START Quoted passage

You may export metrics also from the second-level pages in the ANALYZE view:

If you click the Export icon from the DISKS DETAIL page, the resulting zip file will contain only Host and Forest folders.
If you click the Export icon from the CPU DETAIL page, the resulting zip file will contain only Host and Forest folders.
If you click the Export icon from the MEMORY DETAIL page, the resulting zip file will contain only Host and Forest folders.
If you click the Export icon from the SERVERS DETAIL page, the resulting zip file will contain only Server folder.
If you click the Export icon from the NETWORK DETAIL page, the resulting zip file will contain only Host and Forest folders.
If you click the Export icon from the DATABASES DETAIL page, the resulting zip file will contain only Database folder.

You may export metrics for selected resources and/or apply date filters:

If you select some resources in the ALL RESOURCES tab of the left-hand navigation panel, click Apply to apply the new selection, and then click the Export icon, the resulting zip file will contain CSV files with content pertaining to the resources selected.
If you select some resources in the RESOURCE GROUPS tab of the left-hand navigation panel, click Apply to apply the new selection, and then click the Export icon, the resulting zip file will contain CSV files with content pertaining to the resources selected.
If you filter the ANALYZE view by selecting date/time range, click Apply to apply the new filtering, and then click the Export icon, the resulting zip file will contain CSV files with content pertaining to the resources that are visible with the applied filter.

You may then import the CSV files into other applications (such as Excel) for further processing or analysis.

Performance Charts by Resource

The ANALYZE view offers overview and detailed performance metrics in graph form for each resource in the cluster. In the Overview page, the lines on a graph represent an aggregate of the metrics for all of the cluster resources of that type. In each Detail page, the lines represent the metric for each specific resource in the cluster.

This section describes the Overview and Detail pages for the following resources:

Disk Performance Data
CPU Performance Data
Memory Performance Data
Server Performance Data
Network Performance Data
Database Performance Data

Disk Performance Data

The DISKS section of the Overview page displays a graph of the aggregate I/O performance data for the disks used by the hosts selected in the filter.

You can hover on a period point to view what disk operation was taking place at that point in time. Each performance metric is described in the following table.

Metric	Description
Writes	The disk I/O performance (in MB/sec) during journal and save write operations. This is the sum of journal-write-rate, save-write-rate, and large-write-rate. For more information, see the Query Performance and Tuning Guide.
Query Traffic	The disk I/O performance (in MB/sec) during a query or queries. This is is the sum of query-read-rate and large-read-rate. For more information, see the Query Performance and Tuning Guide.
Merge Reads	The disk I/O performance (in MB/sec) during a merge read operation. For more information on merging, see Understanding and Controlling Database Merges in the Administrator's Guide.
Merge Writes	The disk I/O performance (in MB/sec) during a merge write operation. For more information on merging, see Understanding and Controlling Database Merges in the Administrator's Guide.
Backup Reads	The disk I/O read performance (in MB/sec) during a backup operation. For more information on database backup, see Backing Up and Restoring a Database in the Administrator's Guide.

END Quoted passage

## Problem 1
According to the ANALYZE view documentation, which folder does the zip file contain when you click the Export icon on the DATABASES DETAIL page?
## Problem 2
Retype the ANALYZE view documentation word for word, starting with "If you click the Export icon from the DISKS" and going on through "only Database folder.".
The records have no connection to the ANALYZE view documentation.

START Data supplied

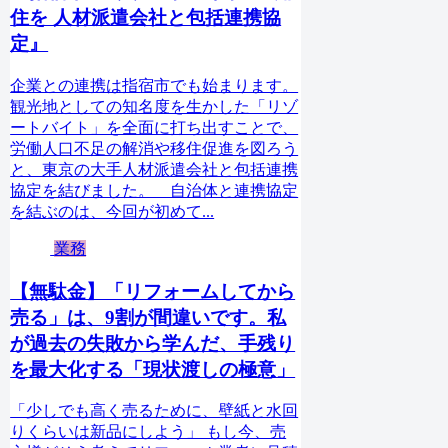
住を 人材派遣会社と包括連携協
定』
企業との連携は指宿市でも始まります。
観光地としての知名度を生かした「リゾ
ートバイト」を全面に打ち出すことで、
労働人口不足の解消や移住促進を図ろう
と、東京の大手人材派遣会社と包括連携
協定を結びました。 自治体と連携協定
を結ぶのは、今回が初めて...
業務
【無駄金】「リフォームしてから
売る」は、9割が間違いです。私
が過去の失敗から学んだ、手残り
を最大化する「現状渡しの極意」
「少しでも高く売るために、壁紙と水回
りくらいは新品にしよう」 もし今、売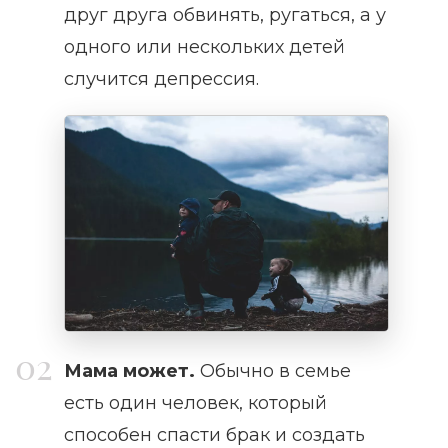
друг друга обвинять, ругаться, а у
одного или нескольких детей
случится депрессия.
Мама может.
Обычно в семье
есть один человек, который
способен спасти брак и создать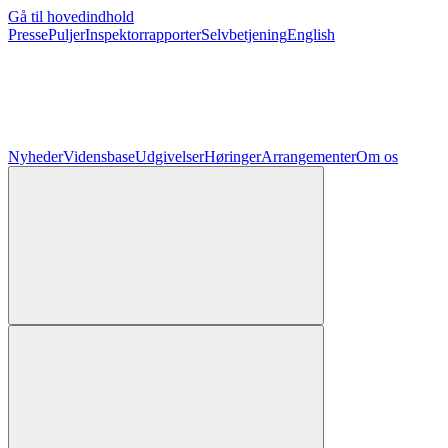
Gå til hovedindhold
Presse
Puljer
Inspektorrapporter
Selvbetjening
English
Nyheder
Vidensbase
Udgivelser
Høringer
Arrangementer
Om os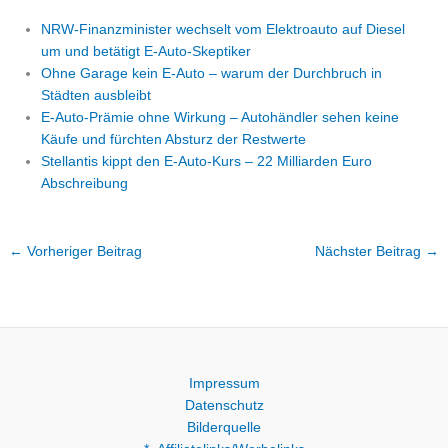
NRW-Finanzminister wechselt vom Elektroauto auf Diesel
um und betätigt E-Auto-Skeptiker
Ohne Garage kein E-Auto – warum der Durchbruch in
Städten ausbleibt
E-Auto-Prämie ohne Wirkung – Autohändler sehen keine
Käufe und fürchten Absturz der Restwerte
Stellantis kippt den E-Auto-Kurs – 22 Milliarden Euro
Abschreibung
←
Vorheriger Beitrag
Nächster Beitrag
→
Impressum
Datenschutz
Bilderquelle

END Data supplied

## Worked solution 1
Only the Database folder.

## Worked solution 2
If you click the Export icon from the DISKS DETAIL page, the resulting zip file will contain only Host and Forest folders.
If you click the Export icon from the CPU DETAIL page, the resulting zip file will contain only Host and Forest folders.
If you click the Export icon from the MEMORY DETAIL page, the resulting zip file will contain only Host and Forest folders.
If you click the Export icon from the SERVERS DETAIL page, the resulting zip file will contain only Server folder.
If you click the Export icon from the NETWORK DETAIL page, the resulting zip file will contain only Host and Forest folders.
If you click the Export icon from the DATABASES DETAIL page, the resulting zip file will contain only Database folder.